Nature pushes through
The natural world offers us many examples of incredible action against the odds. From the tiniest plants breaking their way through pavements, to the epic challenges of migration, to life clinging on at the edges in the least likely places. Nature pushes through. It is tenacious, it does not give up, it takes on the most outrageous challenges.
If we read the book of nature as our guiding text, there are lots of examples of how struggling to overcome is part of the natural order. We can also see lots of examples of effort; the busy bees, the diligent ants and so forth. None of these things are properly models for us.
When we turn to nature for guidance and inspiration, it is important to remember that everything we see has evolved to do what it does. It’s evolved over a very long time to have the kind of existence and form that allows it to do what it does. The trek of the penguins inland in the Antarctic is a peculiarly penguin activity. Mammals who migrate do so to survive. Most mammals have not evolved to live in a state of perpetual crisis where having to make colossal efforts to survive is an everyday thing.
We are not tiny seedlings pushing the tarmac open. We are not grazing herds obliged to cross crocodile infested rivers to find food. We are not salmon swimming upstream to find the place we were spawned. We might take ideas and inspiration from anything of this nature, but it is really important to remember that we are not part of these stories. We can do amazing things in the short term, we adapt and survive startlingly well with these soft bodies of ours. Even if you profoundly identify with another living being though, your body is still your body and has not evolved to do the things that creature does – or the semblance of it.

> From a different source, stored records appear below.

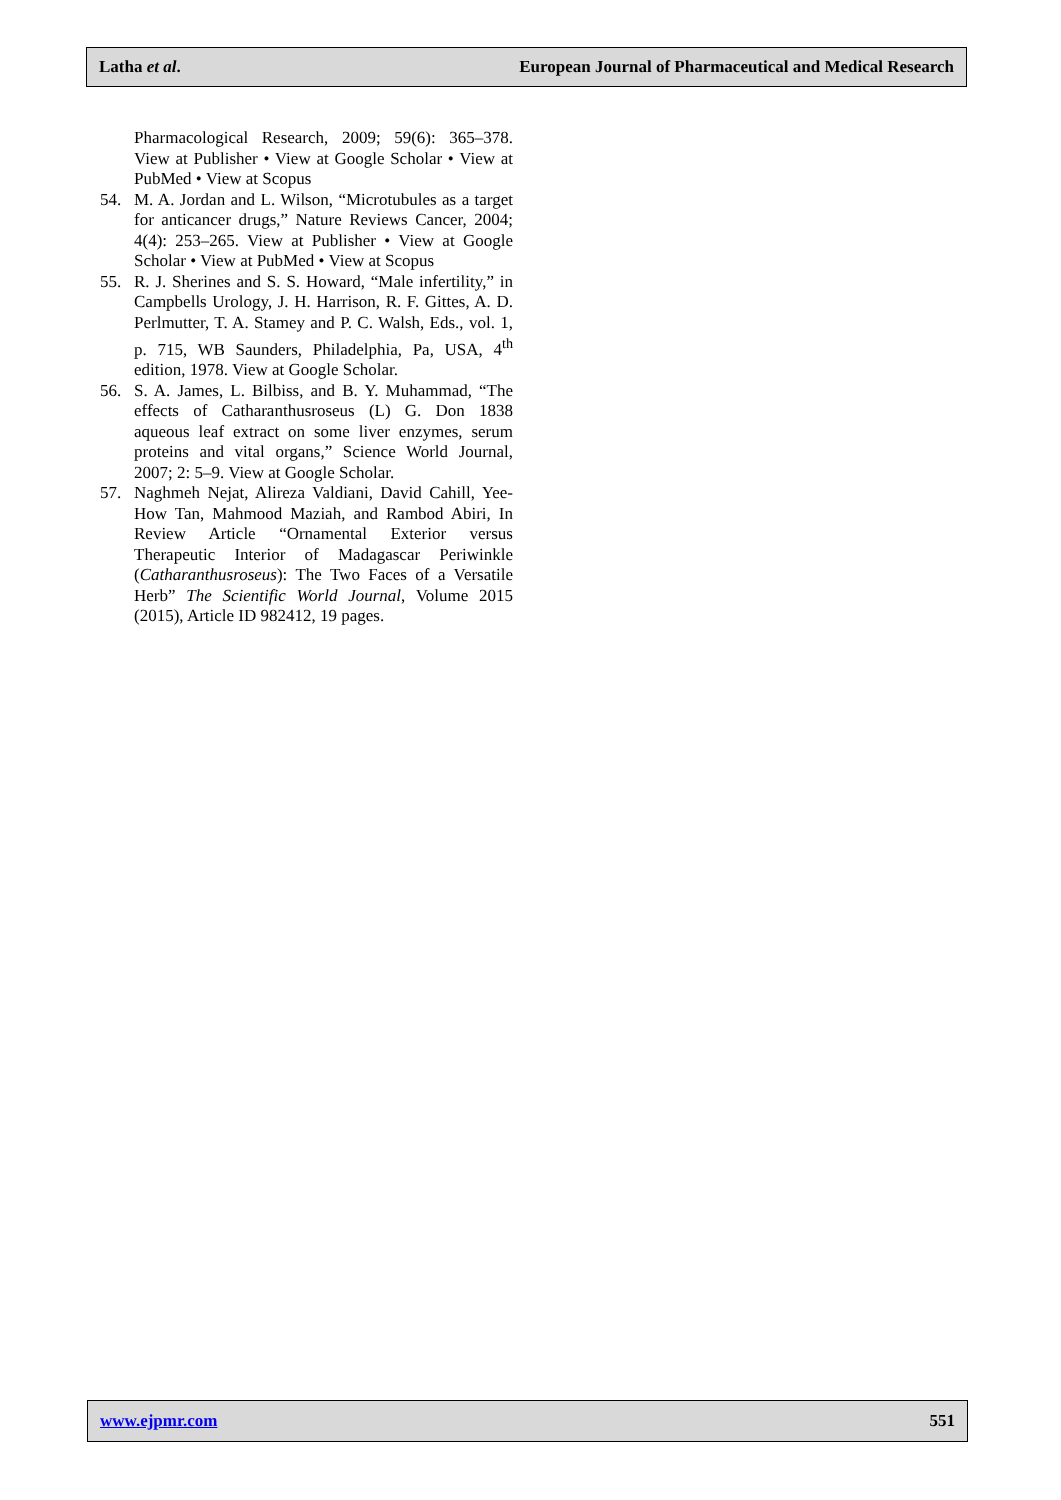Latha et al. European Journal of Pharmaceutical and Medical Research
Pharmacological Research, 2009; 59(6): 365–378. View at Publisher • View at Google Scholar • View at PubMed • View at Scopus
54. M. A. Jordan and L. Wilson, “Microtubules as a target for anticancer drugs,” Nature Reviews Cancer, 2004; 4(4): 253–265. View at Publisher • View at Google Scholar • View at PubMed • View at Scopus
55. R. J. Sherines and S. S. Howard, “Male infertility,” in Campbells Urology, J. H. Harrison, R. F. Gittes, A. D. Perlmutter, T. A. Stamey and P. C. Walsh, Eds., vol. 1, p. 715, WB Saunders, Philadelphia, Pa, USA, 4<sup>th</sup> edition, 1978. View at Google Scholar.
56. S. A. James, L. Bilbiss, and B. Y. Muhammad, “The effects of Catharanthusroseus (L) G. Don 1838 aqueous leaf extract on some liver enzymes, serum proteins and vital organs,” Science World Journal, 2007; 2: 5–9. View at Google Scholar.
57. Naghmeh Nejat, Alireza Valdiani, David Cahill, Yee-How Tan, Mahmood Maziah, and Rambod Abiri, In Review Article “Ornamental Exterior versus Therapeutic Interior of Madagascar Periwinkle (Catharanthusroseus): The Two Faces of a Versatile Herb” The Scientific World Journal, Volume 2015 (2015), Article ID 982412, 19 pages.
www.ejpmr.com 551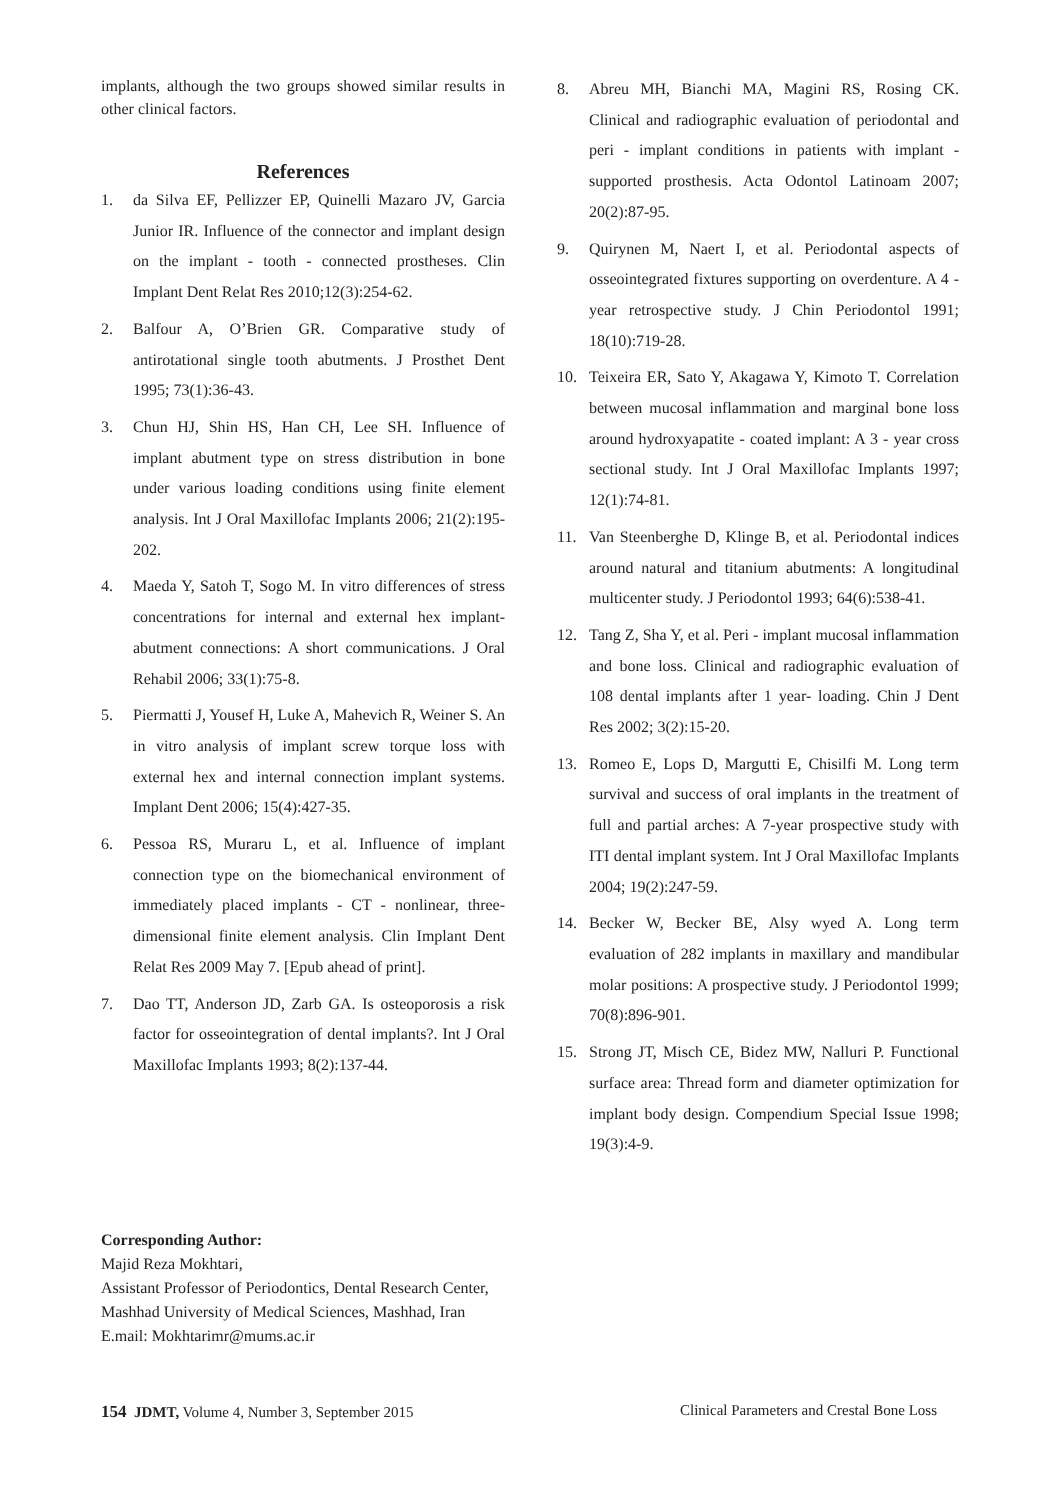implants, although the two groups showed similar results in other clinical factors.
References
1. da Silva EF, Pellizzer EP, Quinelli Mazaro JV, Garcia Junior IR. Influence of the connector and implant design on the implant - tooth - connected prostheses. Clin Implant Dent Relat Res 2010;12(3):254-62.
2. Balfour A, O’Brien GR. Comparative study of antirotational single tooth abutments. J Prosthet Dent 1995; 73(1):36-43.
3. Chun HJ, Shin HS, Han CH, Lee SH. Influence of implant abutment type on stress distribution in bone under various loading conditions using finite element analysis. Int J Oral Maxillofac Implants 2006; 21(2):195-202.
4. Maeda Y, Satoh T, Sogo M. In vitro differences of stress concentrations for internal and external hex implant-abutment connections: A short communications. J Oral Rehabil 2006; 33(1):75-8.
5. Piermatti J, Yousef H, Luke A, Mahevich R, Weiner S. An in vitro analysis of implant screw torque loss with external hex and internal connection implant systems. Implant Dent 2006; 15(4):427-35.
6. Pessoa RS, Muraru L, et al. Influence of implant connection type on the biomechanical environment of immediately placed implants - CT - nonlinear, three-dimensional finite element analysis. Clin Implant Dent Relat Res 2009 May 7. [Epub ahead of print].
7. Dao TT, Anderson JD, Zarb GA. Is osteoporosis a risk factor for osseointegration of dental implants?. Int J Oral Maxillofac Implants 1993; 8(2):137-44.
8. Abreu MH, Bianchi MA, Magini RS, Rosing CK. Clinical and radiographic evaluation of periodontal and peri - implant conditions in patients with implant - supported prosthesis. Acta Odontol Latinoam 2007; 20(2):87-95.
9. Quirynen M, Naert I, et al. Periodontal aspects of osseointegrated fixtures supporting on overdenture. A 4 - year retrospective study. J Chin Periodontol 1991; 18(10):719-28.
10. Teixeira ER, Sato Y, Akagawa Y, Kimoto T. Correlation between mucosal inflammation and marginal bone loss around hydroxyapatite - coated implant: A 3 - year cross sectional study. Int J Oral Maxillofac Implants 1997; 12(1):74-81.
11. Van Steenberghe D, Klinge B, et al. Periodontal indices around natural and titanium abutments: A longitudinal multicenter study. J Periodontol 1993; 64(6):538-41.
12. Tang Z, Sha Y, et al. Peri - implant mucosal inflammation and bone loss. Clinical and radiographic evaluation of 108 dental implants after 1 year- loading. Chin J Dent Res 2002; 3(2):15-20.
13. Romeo E, Lops D, Margutti E, Chisilfi M. Long term survival and success of oral implants in the treatment of full and partial arches: A 7-year prospective study with ITI dental implant system. Int J Oral Maxillofac Implants 2004; 19(2):247-59.
14. Becker W, Becker BE, Alsy wyed A. Long term evaluation of 282 implants in maxillary and mandibular molar positions: A prospective study. J Periodontol 1999; 70(8):896-901.
15. Strong JT, Misch CE, Bidez MW, Nalluri P. Functional surface area: Thread form and diameter optimization for implant body design. Compendium Special Issue 1998; 19(3):4-9.
Corresponding Author:
Majid Reza Mokhtari,
Assistant Professor of Periodontics, Dental Research Center,
Mashhad University of Medical Sciences, Mashhad, Iran
E.mail: Mokhtarimr@mums.ac.ir
154 JDMT, Volume 4, Number 3, September 2015 Clinical Parameters and Crestal Bone Loss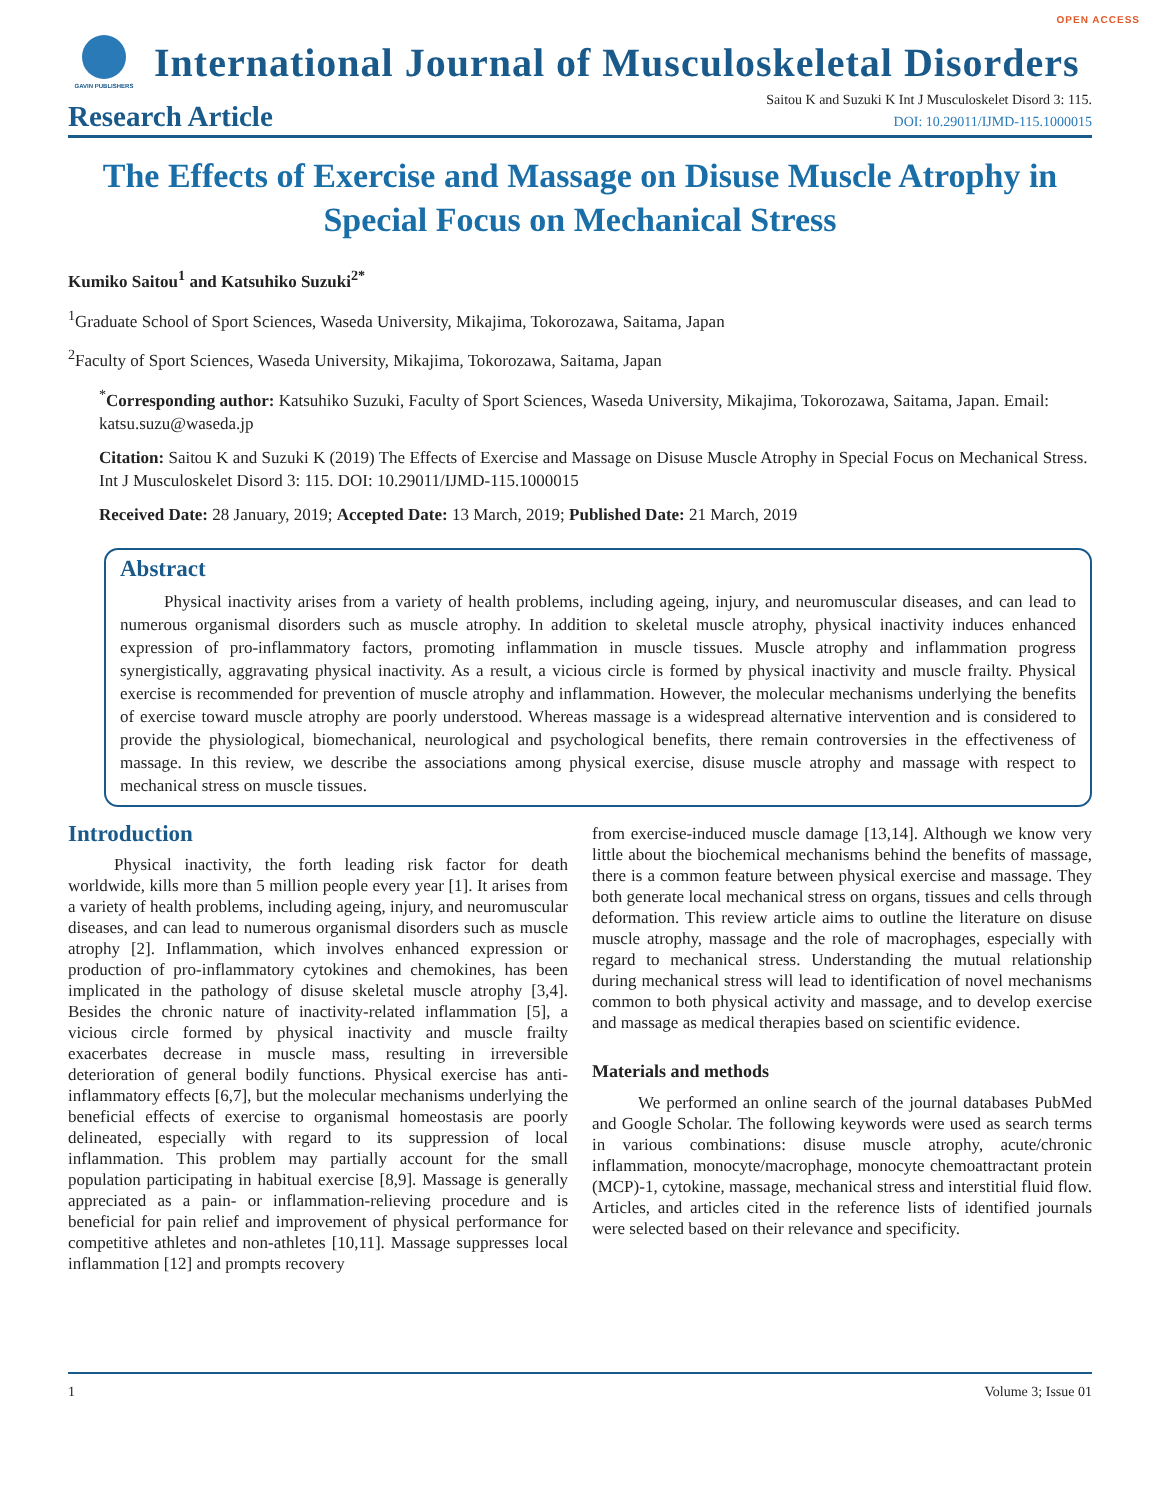OPEN ACCESS
GAVIN PUBLISHERS
International Journal of Musculoskeletal Disorders
Research Article
Saitou K and Suzuki K Int J Musculoskelet Disord 3: 115.
DOI: 10.29011/IJMD-115.1000015
The Effects of Exercise and Massage on Disuse Muscle Atrophy in Special Focus on Mechanical Stress
Kumiko Saitou<sup>1</sup> and Katsuhiko Suzuki<sup>2*</sup>
<sup>1</sup> Graduate School of Sport Sciences, Waseda University, Mikajima, Tokorozawa, Saitama, Japan
<sup>2</sup> Faculty of Sport Sciences, Waseda University, Mikajima, Tokorozawa, Saitama, Japan
<sup>*</sup> Corresponding author: Katsuhiko Suzuki, Faculty of Sport Sciences, Waseda University, Mikajima, Tokorozawa, Saitama, Japan. Email: katsu.suzu@waseda.jp
Citation: Saitou K and Suzuki K (2019) The Effects of Exercise and Massage on Disuse Muscle Atrophy in Special Focus on Mechanical Stress. Int J Musculoskelet Disord 3: 115. DOI: 10.29011/IJMD-115.1000015
Received Date: 28 January, 2019; Accepted Date: 13 March, 2019; Published Date: 21 March, 2019
Abstract
Physical inactivity arises from a variety of health problems, including ageing, injury, and neuromuscular diseases, and can lead to numerous organismal disorders such as muscle atrophy. In addition to skeletal muscle atrophy, physical inactivity induces enhanced expression of pro-inflammatory factors, promoting inflammation in muscle tissues. Muscle atrophy and inflammation progress synergistically, aggravating physical inactivity. As a result, a vicious circle is formed by physical inactivity and muscle frailty. Physical exercise is recommended for prevention of muscle atrophy and inflammation. However, the molecular mechanisms underlying the benefits of exercise toward muscle atrophy are poorly understood. Whereas massage is a widespread alternative intervention and is considered to provide the physiological, biomechanical, neurological and psychological benefits, there remain controversies in the effectiveness of massage. In this review, we describe the associations among physical exercise, disuse muscle atrophy and massage with respect to mechanical stress on muscle tissues.
Introduction
Physical inactivity, the forth leading risk factor for death worldwide, kills more than 5 million people every year [1]. It arises from a variety of health problems, including ageing, injury, and neuromuscular diseases, and can lead to numerous organismal disorders such as muscle atrophy [2]. Inflammation, which involves enhanced expression or production of pro-inflammatory cytokines and chemokines, has been implicated in the pathology of disuse skeletal muscle atrophy [3,4]. Besides the chronic nature of inactivity-related inflammation [5], a vicious circle formed by physical inactivity and muscle frailty exacerbates decrease in muscle mass, resulting in irreversible deterioration of general bodily functions. Physical exercise has anti-inflammatory effects [6,7], but the molecular mechanisms underlying the beneficial effects of exercise to organismal homeostasis are poorly delineated, especially with regard to its suppression of local inflammation. This problem may partially account for the small population participating in habitual exercise [8,9]. Massage is generally appreciated as a pain- or inflammation-relieving procedure and is beneficial for pain relief and improvement of physical performance for competitive athletes and non-athletes [10,11]. Massage suppresses local inflammation [12] and prompts recovery
from exercise-induced muscle damage [13,14]. Although we know very little about the biochemical mechanisms behind the benefits of massage, there is a common feature between physical exercise and massage. They both generate local mechanical stress on organs, tissues and cells through deformation. This review article aims to outline the literature on disuse muscle atrophy, massage and the role of macrophages, especially with regard to mechanical stress. Understanding the mutual relationship during mechanical stress will lead to identification of novel mechanisms common to both physical activity and massage, and to develop exercise and massage as medical therapies based on scientific evidence.
Materials and methods
We performed an online search of the journal databases PubMed and Google Scholar. The following keywords were used as search terms in various combinations: disuse muscle atrophy, acute/chronic inflammation, monocyte/macrophage, monocyte chemoattractant protein (MCP)-1, cytokine, massage, mechanical stress and interstitial fluid flow. Articles, and articles cited in the reference lists of identified journals were selected based on their relevance and specificity.
1 Volume 3; Issue 01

When we look to nature, it is vital to remember that nature also exists in us. We have evolved to be what we are and to deal with certain kinds of challenges. Most of those challenges are not the ones we meet in modern life. We’re supposed to be running away from predators, not stressing ourselves sick while sitting at desks. Looking to nature will not teach us how to deal with the unnatural environments we insist on creating for ourselves.